То было послание Осбрайта, доставленное братом Петером часом ранее. Бледный и дрожащий от ярости, Рудигер прочитал признание сына в любви к Бланке, составленное в самых пылких выражениях, и его горячие мольбы уговорить отца дать согласие на брак. Далее Осбрайт сообщал, что вот уже несколько дней укрывается в келье брата Петера, а нынче вечером встретится с Бланкой для важного разговора. Здесь письмо было оборвано. Предмет разговора, место и точное время встречи – все эти сведения содержались в сожженной половине послания, а не на шутку встревоженная Магдалена наотрез отказалась их выдать, и ни угрозы, ни мольбы на нее не подействовали. В конце концов Рудигер поставил у покоев жены охранников, чтобы она не смогла предупредить Осбрайта, что разгневанный отец знает об условленной встрече, а сам ушел измышлять наилучший способ, как забрать в свою власть беззащитную Бланку.

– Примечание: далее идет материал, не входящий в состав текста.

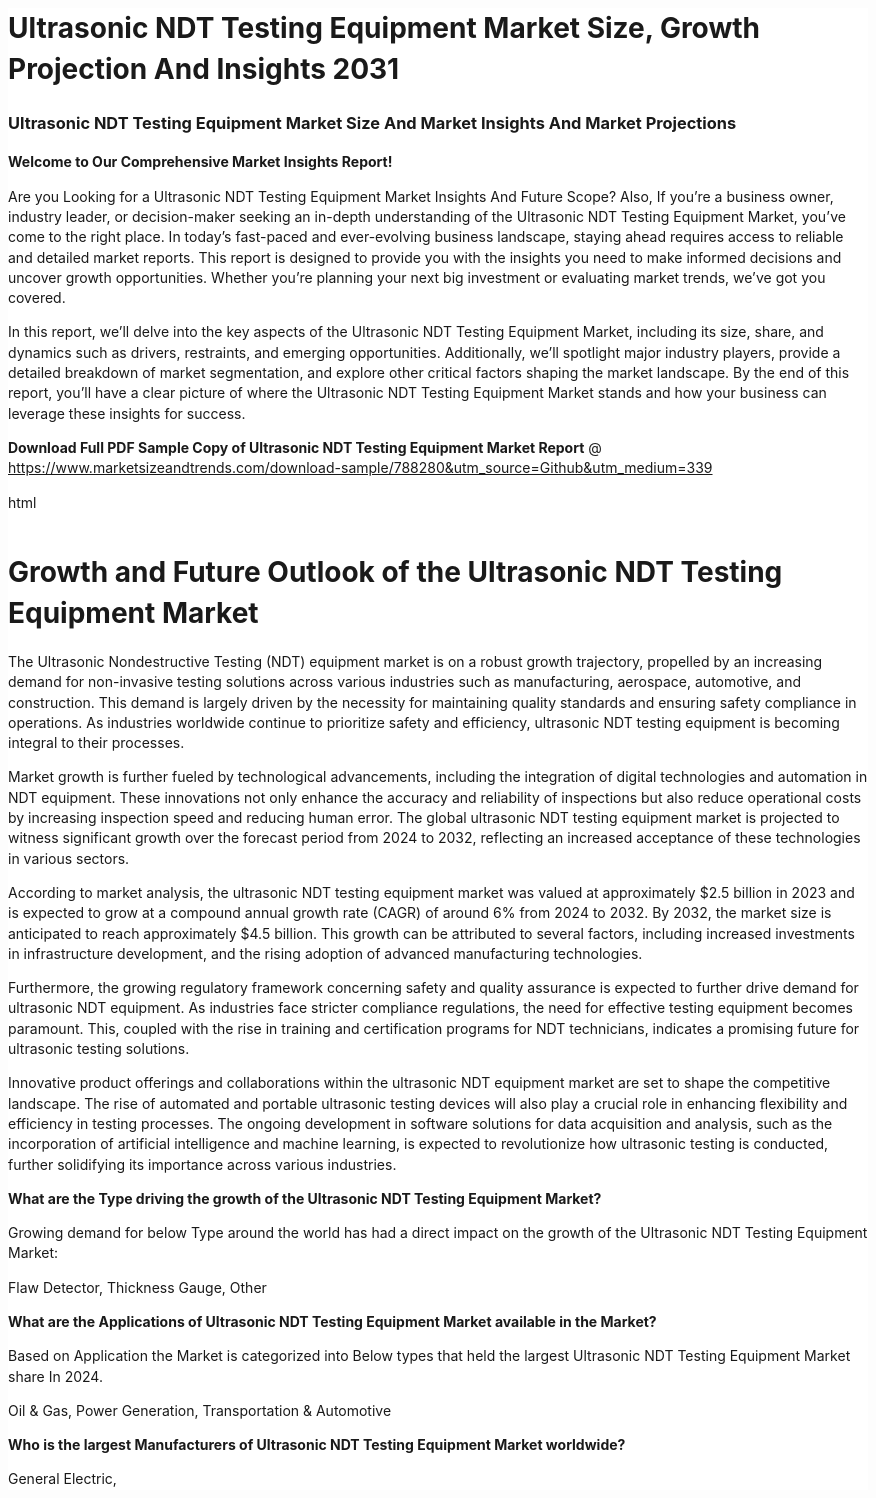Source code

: <h1>Ultrasonic NDT Testing Equipment Market Size, Growth Projection And Insights 2031</h1><div class="" data-test-id=""><h3><span class="">Ultrasonic NDT Testing Equipment Market Size And Market Insights And Market Projections</span></h3></div><div class="" data-test-id=""><p><strong>Welcome to Our Comprehensive Market Insights Report!</strong></p><p>Are you Looking for a Ultrasonic NDT Testing Equipment Market Insights And Future Scope? Also, If you&rsquo;re a business owner, industry leader, or decision-maker seeking an in-depth understanding of the Ultrasonic NDT Testing Equipment Market, you&rsquo;ve come to the right place. In today&rsquo;s fast-paced and ever-evolving business landscape, staying ahead requires access to reliable and detailed market reports. This report is designed to provide you with the insights you need to make informed decisions and uncover growth opportunities. Whether you&rsquo;re planning your next big investment or evaluating market trends, we&rsquo;ve got you covered.</p><p>In this report, we&rsquo;ll delve into the key aspects of the Ultrasonic NDT Testing Equipment Market, including its size, share, and dynamics such as drivers, restraints, and emerging opportunities. Additionally, we&rsquo;ll spotlight major industry players, provide a detailed breakdown of market segmentation, and explore other critical factors shaping the market landscape. By the end of this report, you&rsquo;ll have a clear picture of where the Ultrasonic NDT Testing Equipment Market stands and how your business can leverage these insights for success.</p><p><strong>Download Full PDF Sample Copy of Ultrasonic NDT Testing Equipment Market Report</strong> @ <a href="https://www.marketsizeandtrends.com/download-sample/788280&utm_source=Github&utm_medium=339" target="_blank">https://www.marketsizeandtrends.com/download-sample/788280&utm_source=Github&utm_medium=339</a></p></div><div class="" data-test-id=""><p><span class="">html<!DOCTYPE html><html lang="en"><head> <meta charset="UTF-8"> <meta name="viewport" content="width=device-width, initial-scale=1.0"> <title>Ultrasonic NDT Testing Equipment Market</title></head><body> <h1>Growth and Future Outlook of the Ultrasonic NDT Testing Equipment Market</h1> <p>The Ultrasonic Nondestructive Testing (NDT) equipment market is on a robust growth trajectory, propelled by an increasing demand for non-invasive testing solutions across various industries such as manufacturing, aerospace, automotive, and construction. This demand is largely driven by the necessity for maintaining quality standards and ensuring safety compliance in operations. As industries worldwide continue to prioritize safety and efficiency, ultrasonic NDT testing equipment is becoming integral to their processes.</p> <p>Market growth is further fueled by technological advancements, including the integration of digital technologies and automation in NDT equipment. These innovations not only enhance the accuracy and reliability of inspections but also reduce operational costs by increasing inspection speed and reducing human error. The global ultrasonic NDT testing equipment market is projected to witness significant growth over the forecast period from 2024 to 2032, reflecting an increased acceptance of these technologies in various sectors.</p> <p>According to market analysis, the ultrasonic NDT testing equipment market was valued at approximately $2.5 billion in 2023 and is expected to grow at a compound annual growth rate (CAGR) of around 6% from 2024 to 2032. By 2032, the market size is anticipated to reach approximately $4.5 billion. This growth can be attributed to several factors, including increased investments in infrastructure development, and the rising adoption of advanced manufacturing technologies.</p> <p>Furthermore, the growing regulatory framework concerning safety and quality assurance is expected to further drive demand for ultrasonic NDT equipment. As industries face stricter compliance regulations, the need for effective testing equipment becomes paramount. This, coupled with the rise in training and certification programs for NDT technicians, indicates a promising future for ultrasonic testing solutions.</p> <p><strong></strong></p> <p>Innovative product offerings and collaborations within the ultrasonic NDT equipment market are set to shape the competitive landscape. The rise of automated and portable ultrasonic testing devices will also play a crucial role in enhancing flexibility and efficiency in testing processes. The ongoing development in software solutions for data acquisition and analysis, such as the incorporation of artificial intelligence and machine learning, is expected to revolutionize how ultrasonic testing is conducted, further solidifying its importance across various industries.</p></body></html></span></p><p><strong><span class="">What are the&nbsp;Type driving the growth of the Ultrasonic NDT Testing Equipment Market?</span></strong></p></div><div class="" data-test-id=""><p><span class="">Growing demand for below Type around the world has had a direct impact on the growth of the Ultrasonic NDT Testing Equipment Market:</span></p></div><div class="" data-test-id=""><p>Flaw Detector, Thickness Gauge, Other</p><p><span class=""><strong>What are the&nbsp;Applications&nbsp;of Ultrasonic NDT Testing Equipment Market available in the Market?</strong></span></p></div><div class="" data-test-id=""><p><span class="">Based on Application the Market is categorized into Below types that held the largest Ultrasonic NDT Testing Equipment Market share In 2024.</span></p></div><div class="" data-test-id=""><p><span class="">Oil & Gas, Power Generation, Transportation & Automotive</span></p><p><span class=""><strong>Who is the largest Manufacturers of Ultrasonic NDT Testing Equipment Market worldwide?</strong></span></p></div><div class="" data-test-id=""><p><span class="">General Electric,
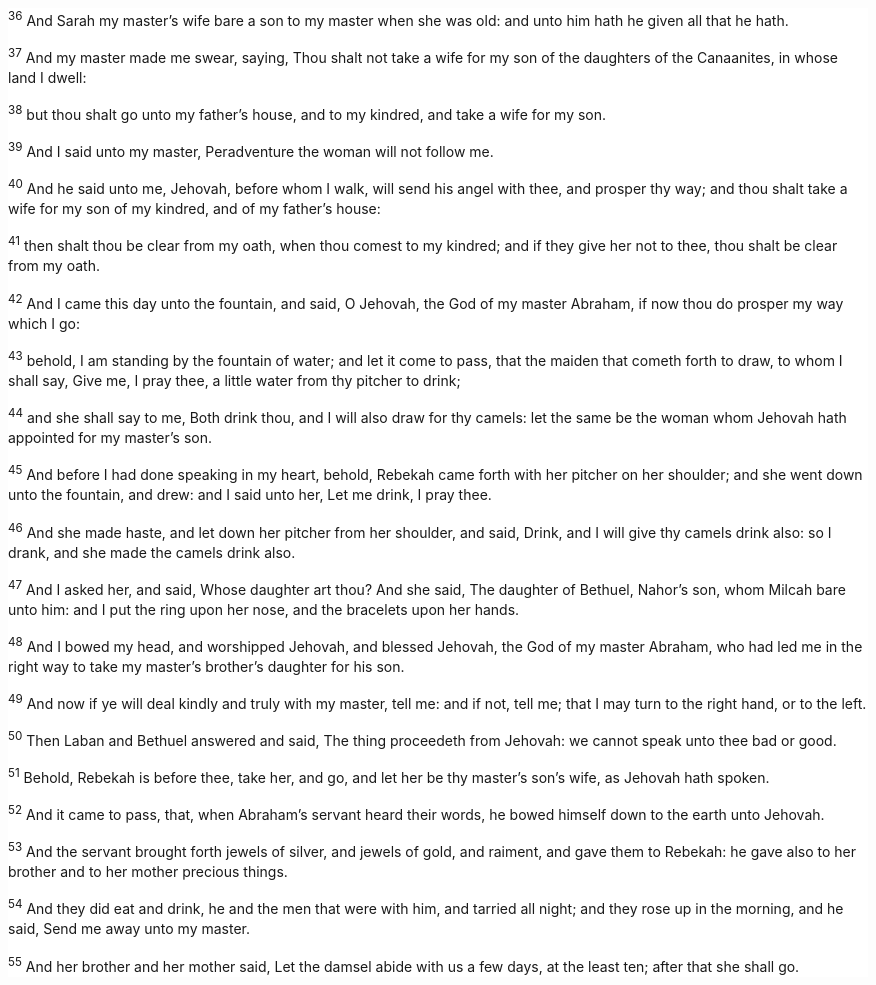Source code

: <sup>36</sup> And Sarah my master’s wife bare a son to my master when she was old: and unto him hath he given all that he hath. 

<sup>37</sup> And my master made me swear, saying, Thou shalt not take a wife for my son of the daughters of the Canaanites, in whose land I dwell: 

<sup>38</sup> but thou shalt go unto my father’s house, and to my kindred, and take a wife for my son. 

<sup>39</sup> And I said unto my master, Peradventure the woman will not follow me. 

<sup>40</sup> And he said unto me, Jehovah, before whom I walk, will send his angel with thee, and prosper thy way; and thou shalt take a wife for my son of my kindred, and of my father’s house: 

<sup>41</sup> then shalt thou be clear from my oath, when thou comest to my kindred; and if they give her not to thee, thou shalt be clear from my oath. 

<sup>42</sup> And I came this day unto the fountain, and said, O Jehovah, the God of my master Abraham, if now thou do prosper my way which I go: 

<sup>43</sup> behold, I am standing by the fountain of water; and let it come to pass, that the maiden that cometh forth to draw, to whom I shall say, Give me, I pray thee, a little water from thy pitcher to drink; 

<sup>44</sup> and she shall say to me, Both drink thou, and I will also draw for thy camels: let the same be the woman whom Jehovah hath appointed for my master’s son. 

<sup>45</sup> And before I had done speaking in my heart, behold, Rebekah came forth with her pitcher on her shoulder; and she went down unto the fountain, and drew: and I said unto her, Let me drink, I pray thee. 

<sup>46</sup> And she made haste, and let down her pitcher from her shoulder, and said, Drink, and I will give thy camels drink also: so I drank, and she made the camels drink also. 

<sup>47</sup> And I asked her, and said, Whose daughter art thou? And she said, The daughter of Bethuel, Nahor’s son, whom Milcah bare unto him: and I put the ring upon her nose, and the bracelets upon her hands. 

<sup>48</sup> And I bowed my head, and worshipped Jehovah, and blessed Jehovah, the God of my master Abraham, who had led me in the right way to take my master’s brother’s daughter for his son. 

<sup>49</sup> And now if ye will deal kindly and truly with my master, tell me: and if not, tell me; that I may turn to the right hand, or to the left. 

<sup>50</sup> Then Laban and Bethuel answered and said, The thing proceedeth from Jehovah: we cannot speak unto thee bad or good. 

<sup>51</sup> Behold, Rebekah is before thee, take her, and go, and let her be thy master’s son’s wife, as Jehovah hath spoken. 

<sup>52</sup> And it came to pass, that, when Abraham’s servant heard their words, he bowed himself down to the earth unto Jehovah. 

<sup>53</sup> And the servant brought forth jewels of silver, and jewels of gold, and raiment, and gave them to Rebekah: he gave also to her brother and to her mother precious things. 

<sup>54</sup> And they did eat and drink, he and the men that were with him, and tarried all night; and they rose up in the morning, and he said, Send me away unto my master. 

<sup>55</sup> And her brother and her mother said, Let the damsel abide with us a few days, at the least ten; after that she shall go.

В качестве советчика был вызван Вилфред. Сначала он помогать отказался, а согласился тогда только, когда получил твердые заверения в том, что умысел хозяина направлен на лишение Бланки свободы, но не жизни. Хотя, если бы сенешаль рассудил здраво, он непременно понял бы, что с Рудигером, человеком бурных и необузданных страстей, всегда действовавшим под влиянием порыва, жизнь девушки ни минуты не будет в безопасности, стоит лишь ей потерять свободу. Однако в настоящее время цель Рудигера состояла в том, чтобы, пленив Бланку, предотвратить брак Осбрайта с нею, а заодно причинить Густаву жесточайшие страдания, заставив ежеминутно трепетать за жизнь любимой дочери. Он также уповал, что близкое присутствие девушки приведет Ойгена в рассудок, однако поклялся страшными клятвами: если она не окажет на него благотворного действия, то станет единственной сиделкой и бессменной прислужницей безумца и проведет остаток дней, наблюдая за буйными припадками несчастного, которого погубила своими роковыми чарами. Успокоенный заверениями графа, Вилфред без всякого угрызения пособил советом. И вот было решено установить наблюдение за часовней Святого Иоанна и незаметно проследовать за Осбрайтом до места встречи – а потом Рудигер поспешит туда с небольшим отрядом отборных людей, чтобы схватить Бланку и доставить в замок Франкхайм. Однако Вилфред страшился, как бы молодой господин, в чьей полной власти он окажется после смерти Рудигера, не взъярился на него, прознав про его соучастие в деле, а потому особо оговорил: мол, обязательно нужно застать даму одну, либо до встречи с Осбрайтом, либо уже после расставания с ним, но ничего не предпринимать, пока влюбленные вместе.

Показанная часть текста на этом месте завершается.